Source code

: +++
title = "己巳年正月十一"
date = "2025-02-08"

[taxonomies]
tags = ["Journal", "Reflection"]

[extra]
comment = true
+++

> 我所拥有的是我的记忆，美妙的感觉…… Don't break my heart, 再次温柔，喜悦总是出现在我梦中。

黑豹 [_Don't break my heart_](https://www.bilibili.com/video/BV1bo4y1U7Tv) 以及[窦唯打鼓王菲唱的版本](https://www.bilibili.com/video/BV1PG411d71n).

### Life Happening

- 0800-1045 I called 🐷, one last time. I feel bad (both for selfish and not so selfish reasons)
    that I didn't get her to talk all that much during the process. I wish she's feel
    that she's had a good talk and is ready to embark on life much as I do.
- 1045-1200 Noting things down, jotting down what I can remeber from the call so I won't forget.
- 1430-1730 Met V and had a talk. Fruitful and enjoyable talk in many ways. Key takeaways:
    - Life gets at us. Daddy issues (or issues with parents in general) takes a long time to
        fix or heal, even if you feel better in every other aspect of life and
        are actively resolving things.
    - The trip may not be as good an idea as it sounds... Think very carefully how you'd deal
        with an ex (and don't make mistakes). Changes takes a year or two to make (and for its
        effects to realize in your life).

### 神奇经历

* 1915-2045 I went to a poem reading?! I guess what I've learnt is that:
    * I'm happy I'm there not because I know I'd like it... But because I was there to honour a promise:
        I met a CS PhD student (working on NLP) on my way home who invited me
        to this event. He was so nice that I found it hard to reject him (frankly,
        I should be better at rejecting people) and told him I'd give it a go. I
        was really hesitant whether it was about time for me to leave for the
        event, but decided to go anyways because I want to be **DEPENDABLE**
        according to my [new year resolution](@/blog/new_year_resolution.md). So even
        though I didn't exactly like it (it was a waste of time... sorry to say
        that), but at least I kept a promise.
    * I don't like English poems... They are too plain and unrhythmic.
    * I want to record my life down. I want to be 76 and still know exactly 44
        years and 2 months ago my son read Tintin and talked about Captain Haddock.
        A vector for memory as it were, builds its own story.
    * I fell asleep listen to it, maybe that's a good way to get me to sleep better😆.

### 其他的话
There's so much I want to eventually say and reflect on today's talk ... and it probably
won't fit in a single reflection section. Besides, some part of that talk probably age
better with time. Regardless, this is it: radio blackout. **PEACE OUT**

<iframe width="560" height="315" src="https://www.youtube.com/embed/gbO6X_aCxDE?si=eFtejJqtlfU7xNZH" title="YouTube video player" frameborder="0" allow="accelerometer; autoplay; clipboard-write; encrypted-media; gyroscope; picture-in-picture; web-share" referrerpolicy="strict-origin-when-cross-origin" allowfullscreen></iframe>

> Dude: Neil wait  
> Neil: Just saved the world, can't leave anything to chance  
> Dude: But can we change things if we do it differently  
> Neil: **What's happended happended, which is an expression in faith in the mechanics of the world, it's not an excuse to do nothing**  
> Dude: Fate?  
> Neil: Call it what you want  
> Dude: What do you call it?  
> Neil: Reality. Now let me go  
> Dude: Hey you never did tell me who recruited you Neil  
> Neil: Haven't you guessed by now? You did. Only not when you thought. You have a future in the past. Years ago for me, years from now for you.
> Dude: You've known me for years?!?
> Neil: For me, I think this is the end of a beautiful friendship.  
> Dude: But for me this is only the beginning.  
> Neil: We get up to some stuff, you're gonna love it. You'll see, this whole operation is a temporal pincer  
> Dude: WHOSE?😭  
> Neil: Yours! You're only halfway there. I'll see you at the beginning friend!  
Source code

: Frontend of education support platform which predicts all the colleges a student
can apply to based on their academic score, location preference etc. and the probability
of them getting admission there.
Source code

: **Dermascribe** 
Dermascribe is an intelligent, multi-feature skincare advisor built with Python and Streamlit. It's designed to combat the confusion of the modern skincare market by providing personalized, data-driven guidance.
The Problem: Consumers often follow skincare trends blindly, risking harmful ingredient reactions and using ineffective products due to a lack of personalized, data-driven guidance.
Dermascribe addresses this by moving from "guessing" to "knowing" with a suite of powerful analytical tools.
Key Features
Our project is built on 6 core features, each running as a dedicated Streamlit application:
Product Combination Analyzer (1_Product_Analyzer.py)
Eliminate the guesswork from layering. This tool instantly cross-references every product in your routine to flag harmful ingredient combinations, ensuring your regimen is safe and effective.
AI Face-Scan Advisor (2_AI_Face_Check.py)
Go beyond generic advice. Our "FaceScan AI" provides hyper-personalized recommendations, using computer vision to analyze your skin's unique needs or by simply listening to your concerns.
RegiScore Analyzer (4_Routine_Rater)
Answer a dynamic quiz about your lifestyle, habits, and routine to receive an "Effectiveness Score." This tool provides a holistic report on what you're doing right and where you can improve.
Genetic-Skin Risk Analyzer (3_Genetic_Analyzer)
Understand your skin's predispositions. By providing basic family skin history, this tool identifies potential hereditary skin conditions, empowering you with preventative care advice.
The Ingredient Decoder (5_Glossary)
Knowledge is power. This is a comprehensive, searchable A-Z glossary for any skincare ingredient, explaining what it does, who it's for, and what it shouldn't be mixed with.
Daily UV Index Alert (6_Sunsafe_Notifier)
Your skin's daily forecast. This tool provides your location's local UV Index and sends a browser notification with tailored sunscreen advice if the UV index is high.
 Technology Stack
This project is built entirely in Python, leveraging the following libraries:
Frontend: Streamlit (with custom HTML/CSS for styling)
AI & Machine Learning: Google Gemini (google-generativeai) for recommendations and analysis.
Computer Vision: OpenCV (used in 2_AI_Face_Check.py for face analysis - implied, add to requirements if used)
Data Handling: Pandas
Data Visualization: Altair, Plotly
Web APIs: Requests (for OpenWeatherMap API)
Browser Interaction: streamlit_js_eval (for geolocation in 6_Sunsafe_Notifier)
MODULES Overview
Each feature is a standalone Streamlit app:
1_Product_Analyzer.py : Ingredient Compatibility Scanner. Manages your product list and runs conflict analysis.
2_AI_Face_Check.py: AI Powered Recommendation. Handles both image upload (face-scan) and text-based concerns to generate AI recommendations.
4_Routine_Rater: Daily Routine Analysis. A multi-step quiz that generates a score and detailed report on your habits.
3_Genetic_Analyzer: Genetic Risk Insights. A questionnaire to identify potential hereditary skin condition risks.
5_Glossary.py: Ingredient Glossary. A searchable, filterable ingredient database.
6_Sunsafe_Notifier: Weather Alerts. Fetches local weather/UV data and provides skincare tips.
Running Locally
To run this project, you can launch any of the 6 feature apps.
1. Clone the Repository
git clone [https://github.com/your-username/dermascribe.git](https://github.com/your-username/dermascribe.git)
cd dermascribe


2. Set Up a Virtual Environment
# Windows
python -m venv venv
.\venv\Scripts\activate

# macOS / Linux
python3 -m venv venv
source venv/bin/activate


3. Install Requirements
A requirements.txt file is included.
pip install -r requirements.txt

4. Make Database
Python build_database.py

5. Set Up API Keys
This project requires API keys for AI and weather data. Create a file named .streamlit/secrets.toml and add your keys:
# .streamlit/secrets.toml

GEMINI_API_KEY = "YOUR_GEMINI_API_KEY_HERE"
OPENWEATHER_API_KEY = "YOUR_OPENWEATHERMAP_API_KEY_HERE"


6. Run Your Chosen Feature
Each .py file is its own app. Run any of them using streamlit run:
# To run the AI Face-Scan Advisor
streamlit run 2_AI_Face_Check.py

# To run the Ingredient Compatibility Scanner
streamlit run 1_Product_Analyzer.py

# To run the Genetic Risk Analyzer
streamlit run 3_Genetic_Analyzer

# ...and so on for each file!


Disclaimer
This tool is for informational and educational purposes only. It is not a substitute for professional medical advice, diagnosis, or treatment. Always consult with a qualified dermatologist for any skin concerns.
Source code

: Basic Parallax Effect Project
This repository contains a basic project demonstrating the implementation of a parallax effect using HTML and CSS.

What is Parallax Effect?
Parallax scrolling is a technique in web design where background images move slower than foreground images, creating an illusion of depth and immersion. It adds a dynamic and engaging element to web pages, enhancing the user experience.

* * * * * * *

» **What is needed**: Out of the data above, transcribe exactly and only the lines starting with the line that has "Data Handling: Pandas" and going on through the line that has "1_Product_Analyzer.py : Ingredient", both included.

» **Task output**:
Data Handling: Pandas
Data Visualization: Altair, Plotly
Web APIs: Requests (for OpenWeatherMap API)
Browser Interaction: streamlit_js_eval (for geolocation in 6_Sunsafe_Notifier)
MODULES Overview
Each feature is a standalone Streamlit app:
1_Product_Analyzer.py : Ingredient Compatibility Scanner. Manages your product list and runs conflict analysis.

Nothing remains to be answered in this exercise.